Source data:

*** Begin section ***

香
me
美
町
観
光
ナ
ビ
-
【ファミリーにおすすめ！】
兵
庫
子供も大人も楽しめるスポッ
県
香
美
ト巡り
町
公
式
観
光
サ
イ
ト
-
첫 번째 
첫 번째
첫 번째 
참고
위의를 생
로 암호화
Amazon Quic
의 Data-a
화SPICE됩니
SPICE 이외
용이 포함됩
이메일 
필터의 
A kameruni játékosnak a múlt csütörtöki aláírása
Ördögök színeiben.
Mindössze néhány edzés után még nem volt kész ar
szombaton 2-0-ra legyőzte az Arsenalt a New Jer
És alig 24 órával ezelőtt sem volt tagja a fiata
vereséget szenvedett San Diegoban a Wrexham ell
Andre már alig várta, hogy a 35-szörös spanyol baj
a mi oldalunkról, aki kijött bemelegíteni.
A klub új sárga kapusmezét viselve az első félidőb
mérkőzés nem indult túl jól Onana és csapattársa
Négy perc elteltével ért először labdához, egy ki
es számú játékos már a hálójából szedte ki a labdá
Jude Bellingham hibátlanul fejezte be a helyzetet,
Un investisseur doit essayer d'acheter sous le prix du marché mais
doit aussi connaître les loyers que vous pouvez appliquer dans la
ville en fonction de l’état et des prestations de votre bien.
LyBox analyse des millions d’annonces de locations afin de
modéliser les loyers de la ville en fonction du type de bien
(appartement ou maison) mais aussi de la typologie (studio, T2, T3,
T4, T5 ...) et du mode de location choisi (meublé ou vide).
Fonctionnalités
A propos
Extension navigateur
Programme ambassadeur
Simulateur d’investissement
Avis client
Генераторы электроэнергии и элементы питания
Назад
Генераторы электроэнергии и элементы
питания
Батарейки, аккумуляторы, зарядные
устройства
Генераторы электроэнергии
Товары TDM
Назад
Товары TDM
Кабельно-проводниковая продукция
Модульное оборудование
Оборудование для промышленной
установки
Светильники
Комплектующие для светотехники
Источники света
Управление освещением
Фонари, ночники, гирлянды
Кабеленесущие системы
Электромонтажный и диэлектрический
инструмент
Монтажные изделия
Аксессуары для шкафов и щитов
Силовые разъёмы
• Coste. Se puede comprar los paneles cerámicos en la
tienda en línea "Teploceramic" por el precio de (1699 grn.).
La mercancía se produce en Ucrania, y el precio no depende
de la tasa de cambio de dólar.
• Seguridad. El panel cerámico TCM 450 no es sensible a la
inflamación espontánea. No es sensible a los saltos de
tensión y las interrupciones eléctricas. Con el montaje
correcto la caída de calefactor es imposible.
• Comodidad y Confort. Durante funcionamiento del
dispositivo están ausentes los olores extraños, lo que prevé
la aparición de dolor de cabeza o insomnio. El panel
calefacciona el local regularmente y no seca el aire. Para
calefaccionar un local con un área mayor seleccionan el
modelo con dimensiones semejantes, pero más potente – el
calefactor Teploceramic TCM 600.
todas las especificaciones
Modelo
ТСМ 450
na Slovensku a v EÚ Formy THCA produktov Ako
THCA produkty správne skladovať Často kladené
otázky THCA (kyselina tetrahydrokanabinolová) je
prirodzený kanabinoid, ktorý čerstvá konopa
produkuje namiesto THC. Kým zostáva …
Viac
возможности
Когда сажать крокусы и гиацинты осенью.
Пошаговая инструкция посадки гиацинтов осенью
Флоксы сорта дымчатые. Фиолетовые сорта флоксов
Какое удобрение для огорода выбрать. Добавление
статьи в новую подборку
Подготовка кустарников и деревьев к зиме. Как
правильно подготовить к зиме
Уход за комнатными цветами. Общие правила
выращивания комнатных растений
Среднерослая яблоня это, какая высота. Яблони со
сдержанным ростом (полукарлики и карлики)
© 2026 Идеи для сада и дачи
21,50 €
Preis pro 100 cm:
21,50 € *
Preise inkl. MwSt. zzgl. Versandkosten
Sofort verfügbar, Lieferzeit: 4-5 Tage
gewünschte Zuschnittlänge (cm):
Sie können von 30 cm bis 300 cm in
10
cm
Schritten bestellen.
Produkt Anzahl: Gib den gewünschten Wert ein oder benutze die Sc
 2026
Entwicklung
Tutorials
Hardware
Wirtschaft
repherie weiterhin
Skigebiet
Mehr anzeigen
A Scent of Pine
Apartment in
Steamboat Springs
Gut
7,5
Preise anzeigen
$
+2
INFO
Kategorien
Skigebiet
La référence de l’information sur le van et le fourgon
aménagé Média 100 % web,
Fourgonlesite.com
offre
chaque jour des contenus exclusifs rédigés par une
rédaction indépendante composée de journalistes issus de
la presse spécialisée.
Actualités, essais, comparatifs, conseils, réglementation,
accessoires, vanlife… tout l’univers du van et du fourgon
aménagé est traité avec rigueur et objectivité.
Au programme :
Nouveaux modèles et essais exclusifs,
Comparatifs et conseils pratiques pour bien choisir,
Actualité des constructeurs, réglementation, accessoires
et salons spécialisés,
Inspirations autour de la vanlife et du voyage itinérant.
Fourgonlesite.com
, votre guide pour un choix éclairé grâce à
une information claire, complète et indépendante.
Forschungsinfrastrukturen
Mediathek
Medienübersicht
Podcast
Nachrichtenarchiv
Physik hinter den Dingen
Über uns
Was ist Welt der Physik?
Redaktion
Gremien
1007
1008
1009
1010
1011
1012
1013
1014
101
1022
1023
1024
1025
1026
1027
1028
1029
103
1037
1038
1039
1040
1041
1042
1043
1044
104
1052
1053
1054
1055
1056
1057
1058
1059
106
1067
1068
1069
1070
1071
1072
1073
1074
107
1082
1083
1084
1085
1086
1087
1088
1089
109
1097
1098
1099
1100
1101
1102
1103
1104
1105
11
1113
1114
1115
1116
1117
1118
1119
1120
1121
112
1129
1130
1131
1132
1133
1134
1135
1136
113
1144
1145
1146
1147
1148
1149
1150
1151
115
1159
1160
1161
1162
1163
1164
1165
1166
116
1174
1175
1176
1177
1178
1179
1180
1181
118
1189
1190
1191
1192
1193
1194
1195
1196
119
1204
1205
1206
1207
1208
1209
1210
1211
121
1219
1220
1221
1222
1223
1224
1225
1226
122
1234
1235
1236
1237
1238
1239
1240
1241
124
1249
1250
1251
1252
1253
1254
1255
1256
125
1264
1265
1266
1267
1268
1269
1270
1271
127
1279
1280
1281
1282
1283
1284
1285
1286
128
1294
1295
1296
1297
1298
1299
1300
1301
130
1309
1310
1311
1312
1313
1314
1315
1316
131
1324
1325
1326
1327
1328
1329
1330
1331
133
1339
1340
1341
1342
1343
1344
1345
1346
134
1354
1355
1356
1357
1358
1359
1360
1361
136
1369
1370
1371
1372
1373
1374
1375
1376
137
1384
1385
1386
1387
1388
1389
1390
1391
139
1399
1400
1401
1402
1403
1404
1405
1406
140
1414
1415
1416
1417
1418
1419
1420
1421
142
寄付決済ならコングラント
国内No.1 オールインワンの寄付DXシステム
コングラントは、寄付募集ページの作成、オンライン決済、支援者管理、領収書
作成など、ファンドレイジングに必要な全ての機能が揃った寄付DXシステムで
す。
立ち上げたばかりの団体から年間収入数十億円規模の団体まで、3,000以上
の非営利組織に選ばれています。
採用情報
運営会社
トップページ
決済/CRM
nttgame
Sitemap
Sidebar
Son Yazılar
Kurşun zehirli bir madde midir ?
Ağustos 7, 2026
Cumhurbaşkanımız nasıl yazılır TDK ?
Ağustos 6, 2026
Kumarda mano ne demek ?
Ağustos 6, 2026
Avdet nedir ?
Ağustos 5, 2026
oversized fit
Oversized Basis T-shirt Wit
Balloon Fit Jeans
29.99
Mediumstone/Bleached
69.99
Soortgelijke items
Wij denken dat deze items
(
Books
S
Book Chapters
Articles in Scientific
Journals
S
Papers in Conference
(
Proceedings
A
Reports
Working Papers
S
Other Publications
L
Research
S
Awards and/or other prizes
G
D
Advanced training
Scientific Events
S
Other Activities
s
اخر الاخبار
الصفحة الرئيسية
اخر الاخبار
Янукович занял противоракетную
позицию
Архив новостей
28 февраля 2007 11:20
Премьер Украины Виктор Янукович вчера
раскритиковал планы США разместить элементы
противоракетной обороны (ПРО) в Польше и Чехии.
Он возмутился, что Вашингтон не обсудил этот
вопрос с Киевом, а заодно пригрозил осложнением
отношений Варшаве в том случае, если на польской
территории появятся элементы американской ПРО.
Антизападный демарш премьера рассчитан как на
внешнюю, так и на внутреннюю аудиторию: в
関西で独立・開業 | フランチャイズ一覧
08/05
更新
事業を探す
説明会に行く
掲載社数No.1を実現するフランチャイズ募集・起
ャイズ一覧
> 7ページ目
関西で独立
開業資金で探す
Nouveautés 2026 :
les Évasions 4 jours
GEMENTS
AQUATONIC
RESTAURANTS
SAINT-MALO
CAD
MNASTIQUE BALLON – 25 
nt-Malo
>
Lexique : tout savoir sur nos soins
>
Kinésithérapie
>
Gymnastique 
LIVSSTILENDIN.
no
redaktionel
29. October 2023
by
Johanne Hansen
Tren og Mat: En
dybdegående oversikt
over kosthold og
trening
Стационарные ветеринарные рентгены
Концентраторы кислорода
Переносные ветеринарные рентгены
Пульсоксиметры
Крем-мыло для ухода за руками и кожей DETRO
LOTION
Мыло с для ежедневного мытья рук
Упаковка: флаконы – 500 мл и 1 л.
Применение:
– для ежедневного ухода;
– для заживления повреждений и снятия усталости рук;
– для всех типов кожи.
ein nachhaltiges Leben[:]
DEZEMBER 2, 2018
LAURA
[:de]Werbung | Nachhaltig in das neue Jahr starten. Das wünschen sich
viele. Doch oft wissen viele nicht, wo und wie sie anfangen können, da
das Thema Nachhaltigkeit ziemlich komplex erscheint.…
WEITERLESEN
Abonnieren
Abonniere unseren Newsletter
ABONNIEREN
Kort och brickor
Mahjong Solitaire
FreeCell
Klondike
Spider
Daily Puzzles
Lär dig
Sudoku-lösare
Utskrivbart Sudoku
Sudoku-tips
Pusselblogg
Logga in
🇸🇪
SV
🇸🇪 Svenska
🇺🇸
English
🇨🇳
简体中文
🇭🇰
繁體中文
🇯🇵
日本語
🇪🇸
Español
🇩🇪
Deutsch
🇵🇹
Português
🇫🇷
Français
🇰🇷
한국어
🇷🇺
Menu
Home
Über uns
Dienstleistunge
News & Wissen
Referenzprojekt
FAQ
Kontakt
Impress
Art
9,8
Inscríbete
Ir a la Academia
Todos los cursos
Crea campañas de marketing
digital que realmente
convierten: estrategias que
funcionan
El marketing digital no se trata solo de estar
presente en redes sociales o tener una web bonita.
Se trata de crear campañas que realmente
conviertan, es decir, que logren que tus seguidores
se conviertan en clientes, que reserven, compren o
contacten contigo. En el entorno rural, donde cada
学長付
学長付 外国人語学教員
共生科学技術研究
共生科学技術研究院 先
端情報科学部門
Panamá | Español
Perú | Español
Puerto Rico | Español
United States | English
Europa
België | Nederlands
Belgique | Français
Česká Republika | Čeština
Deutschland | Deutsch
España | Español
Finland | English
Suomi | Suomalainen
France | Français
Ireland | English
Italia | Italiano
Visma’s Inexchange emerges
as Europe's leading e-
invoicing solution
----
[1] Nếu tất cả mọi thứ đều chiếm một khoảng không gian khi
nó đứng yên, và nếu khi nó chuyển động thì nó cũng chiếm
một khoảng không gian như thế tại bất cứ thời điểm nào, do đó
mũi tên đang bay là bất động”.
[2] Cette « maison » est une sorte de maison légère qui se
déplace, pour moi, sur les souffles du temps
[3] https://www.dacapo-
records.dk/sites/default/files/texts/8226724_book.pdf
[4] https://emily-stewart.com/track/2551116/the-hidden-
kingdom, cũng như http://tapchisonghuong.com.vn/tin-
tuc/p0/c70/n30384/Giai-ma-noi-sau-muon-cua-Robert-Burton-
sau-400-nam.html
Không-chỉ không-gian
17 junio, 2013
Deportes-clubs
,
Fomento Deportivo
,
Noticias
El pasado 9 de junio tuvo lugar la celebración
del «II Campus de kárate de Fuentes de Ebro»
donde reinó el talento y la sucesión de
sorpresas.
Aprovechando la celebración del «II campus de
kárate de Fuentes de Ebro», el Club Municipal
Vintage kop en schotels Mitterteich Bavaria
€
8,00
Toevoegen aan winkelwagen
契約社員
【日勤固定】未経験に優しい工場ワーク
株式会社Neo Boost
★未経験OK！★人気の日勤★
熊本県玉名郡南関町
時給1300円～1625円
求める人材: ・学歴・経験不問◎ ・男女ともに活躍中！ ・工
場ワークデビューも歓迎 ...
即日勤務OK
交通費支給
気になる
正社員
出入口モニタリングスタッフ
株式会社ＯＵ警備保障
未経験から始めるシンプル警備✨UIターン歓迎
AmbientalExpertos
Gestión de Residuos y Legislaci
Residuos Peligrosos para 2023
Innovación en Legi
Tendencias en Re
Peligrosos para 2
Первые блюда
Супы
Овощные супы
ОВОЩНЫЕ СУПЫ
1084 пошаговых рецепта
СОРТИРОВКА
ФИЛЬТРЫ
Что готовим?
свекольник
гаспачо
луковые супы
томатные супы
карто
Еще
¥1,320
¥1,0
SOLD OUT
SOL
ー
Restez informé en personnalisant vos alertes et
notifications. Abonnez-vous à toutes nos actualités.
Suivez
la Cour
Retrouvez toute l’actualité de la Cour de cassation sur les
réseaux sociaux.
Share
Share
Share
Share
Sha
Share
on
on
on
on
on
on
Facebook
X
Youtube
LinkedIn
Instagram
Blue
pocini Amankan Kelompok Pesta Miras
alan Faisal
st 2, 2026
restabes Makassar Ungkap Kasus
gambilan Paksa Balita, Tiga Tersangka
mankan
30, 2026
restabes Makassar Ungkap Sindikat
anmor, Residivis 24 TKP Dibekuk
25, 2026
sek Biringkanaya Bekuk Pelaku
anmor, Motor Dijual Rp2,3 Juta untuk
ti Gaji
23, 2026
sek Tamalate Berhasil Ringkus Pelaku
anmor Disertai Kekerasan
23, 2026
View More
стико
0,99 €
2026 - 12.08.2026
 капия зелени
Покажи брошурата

*** End section ***

The lines above starting at the one that contains "ville en fonction de" and ending at the one that contains "La mercancía se" must be transcribed exactly, and no other lines may appear.

ville en fonction de l’état et des prestations de votre bien.
LyBox analyse des millions d’annonces de locations afin de
modéliser les loyers de la ville en fonction du type de bien
(appartement ou maison) mais aussi de la typologie (studio, T2, T3,
T4, T5 ...) et du mode de location choisi (meublé ou vide).
Fonctionnalités
A propos
Extension navigateur
Programme ambassadeur
Simulateur d’investissement
Avis client
Генераторы электроэнергии и элементы питания
Назад
Генераторы электроэнергии и элементы
питания
Батарейки, аккумуляторы, зарядные
устройства
Генераторы электроэнергии
Товары TDM
Назад
Товары TDM
Кабельно-проводниковая продукция
Модульное оборудование
Оборудование для промышленной
установки
Светильники
Комплектующие для светотехники
Источники света
Управление освещением
Фонари, ночники, гирлянды
Кабеленесущие системы
Электромонтажный и диэлектрический
инструмент
Монтажные изделия
Аксессуары для шкафов и щитов
Силовые разъёмы
• Coste. Se puede comprar los paneles cerámicos en la
tienda en línea "Teploceramic" por el precio de (1699 grn.).
La mercancía se produce en Ucrania, y el precio no depende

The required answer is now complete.